#### About this task
Look for "inequality" in the material below and show each line that contains it.

==== Data extract

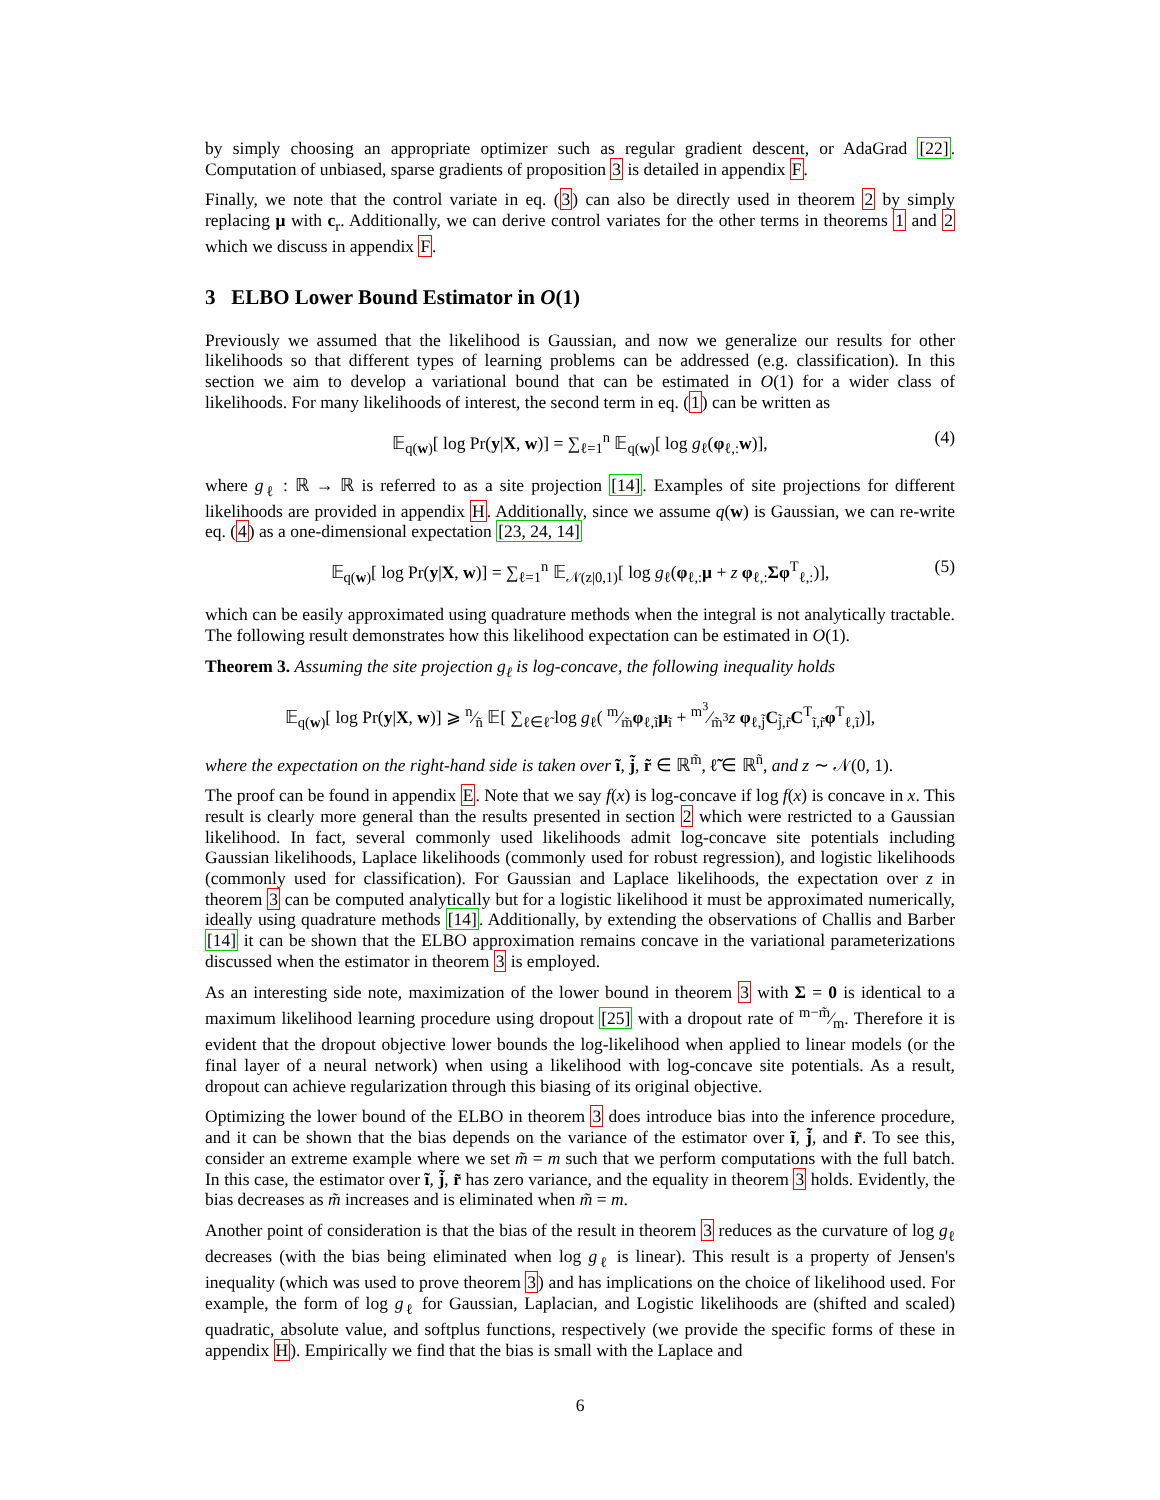by simply choosing an appropriate optimizer such as regular gradient descent, or AdaGrad [22]. Computation of unbiased, sparse gradients of proposition 3 is detailed in appendix F.
Finally, we note that the control variate in eq. (3) can also be directly used in theorem 2 by simply replacing μ with c<sub>r</sub>. Additionally, we can derive control variates for the other terms in theorems 1 and 2 which we discuss in appendix F.
3 ELBO Lower Bound Estimator in O(1)
Previously we assumed that the likelihood is Gaussian, and now we generalize our results for other likelihoods so that different types of learning problems can be addressed (e.g. classification). In this section we aim to develop a variational bound that can be estimated in O(1) for a wider class of likelihoods. For many likelihoods of interest, the second term in eq. (1) can be written as
𝔼<sub>q(w)</sub>[ log Pr(y|X, w)] = ∑<sub>ℓ=1</sub><sup>n</sup> 𝔼<sub>q(w)</sub>[ log g<sub>ℓ</sub>(φ<sub>ℓ,:</sub>w)], (4)
where g<sub>ℓ</sub> : ℝ → ℝ is referred to as a site projection [14]. Examples of site projections for different likelihoods are provided in appendix H. Additionally, since we assume q(w) is Gaussian, we can re-write eq. (4) as a one-dimensional expectation [23, 24, 14]
𝔼<sub>q(w)</sub>[ log Pr(y|X, w)] = ∑<sub>ℓ=1</sub><sup>n</sup> 𝔼<sub>𝒩(z|0,1)</sub>[ log g<sub>ℓ</sub>(φ<sub>ℓ,:</sub>μ + z φ<sub>ℓ,:</sub>Σφ<sup>T</sup><sub>ℓ,:</sub>)], (5)
which can be easily approximated using quadrature methods when the integral is not analytically tractable. The following result demonstrates how this likelihood expectation can be estimated in O(1).
Theorem 3. Assuming the site projection g<sub>ℓ</sub> is log-concave, the following inequality holds
𝔼<sub>q(w)</sub>[ log Pr(y|X, w)] ⩾ n⁄ñ 𝔼[ ∑<sub>ℓ∈ℓ̃</sub> log g<sub>ℓ</sub>( m⁄m̃φ<sub>ℓ,ĩ</sub>μ<sub>ĩ</sub> + m<sup>3</sup>⁄m̃<sup>3</sup>z φ<sub>ℓ,j̃</sub>C<sub>j̃,r̃</sub>C<sup>T</sup><sub>ĩ,r̃</sub>φ<sup>T</sup><sub>ℓ,ĩ</sub>)],
where the expectation on the right-hand side is taken over ĩ, j̃, r̃ ∈ ℝ<sup>m̃</sup>, ℓ̃ ∈ ℝ<sup>ñ</sup>, and z ∼ 𝒩(0, 1).
The proof can be found in appendix E. Note that we say f(x) is log-concave if log f(x) is concave in x. This result is clearly more general than the results presented in section 2 which were restricted to a Gaussian likelihood. In fact, several commonly used likelihoods admit log-concave site potentials including Gaussian likelihoods, Laplace likelihoods (commonly used for robust regression), and logistic likelihoods (commonly used for classification). For Gaussian and Laplace likelihoods, the expectation over z in theorem 3 can be computed analytically but for a logistic likelihood it must be approximated numerically, ideally using quadrature methods [14]. Additionally, by extending the observations of Challis and Barber [14] it can be shown that the ELBO approximation remains concave in the variational parameterizations discussed when the estimator in theorem 3 is employed.
As an interesting side note, maximization of the lower bound in theorem 3 with Σ = 0 is identical to a maximum likelihood learning procedure using dropout [25] with a dropout rate of m−m̃⁄m. Therefore it is evident that the dropout objective lower bounds the log-likelihood when applied to linear models (or the final layer of a neural network) when using a likelihood with log-concave site potentials. As a result, dropout can achieve regularization through this biasing of its original objective.
Optimizing the lower bound of the ELBO in theorem 3 does introduce bias into the inference procedure, and it can be shown that the bias depends on the variance of the estimator over ĩ, j̃, and r̃. To see this, consider an extreme example where we set m̃ = m such that we perform computations with the full batch. In this case, the estimator over ĩ, j̃, r̃ has zero variance, and the equality in theorem 3 holds. Evidently, the bias decreases as m̃ increases and is eliminated when m̃ = m.
Another point of consideration is that the bias of the result in theorem 3 reduces as the curvature of log g<sub>ℓ</sub> decreases (with the bias being eliminated when log g<sub>ℓ</sub> is linear). This result is a property of Jensen's inequality (which was used to prove theorem 3) and has implications on the choice of likelihood used. For example, the form of log g<sub>ℓ</sub> for Gaussian, Laplacian, and Logistic likelihoods are (shifted and scaled) quadratic, absolute value, and softplus functions, respectively (we provide the specific forms of these in appendix H). Empirically we find that the bias is small with the Laplace and
6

========

#### Task answer
Theorem 3. Assuming the site projection g<sub>ℓ</sub> is log-concave, the following inequality holds
Another point of consideration is that the bias of the result in theorem 3 reduces as the curvature of log g<sub>ℓ</sub> decreases (with the bias being eliminated when log g<sub>ℓ</sub> is linear). This result is a property of Jensen's inequality (which was used to prove theorem 3) and has implications on the choice of likelihood used. For example, the form of log g<sub>ℓ</sub> for Gaussian, Laplacian, and Logistic likelihoods are (shifted and scaled) quadratic, absolute value, and softplus functions, respectively (we provide the specific forms of these in appendix H). Empirically we find that the bias is small with the Laplace and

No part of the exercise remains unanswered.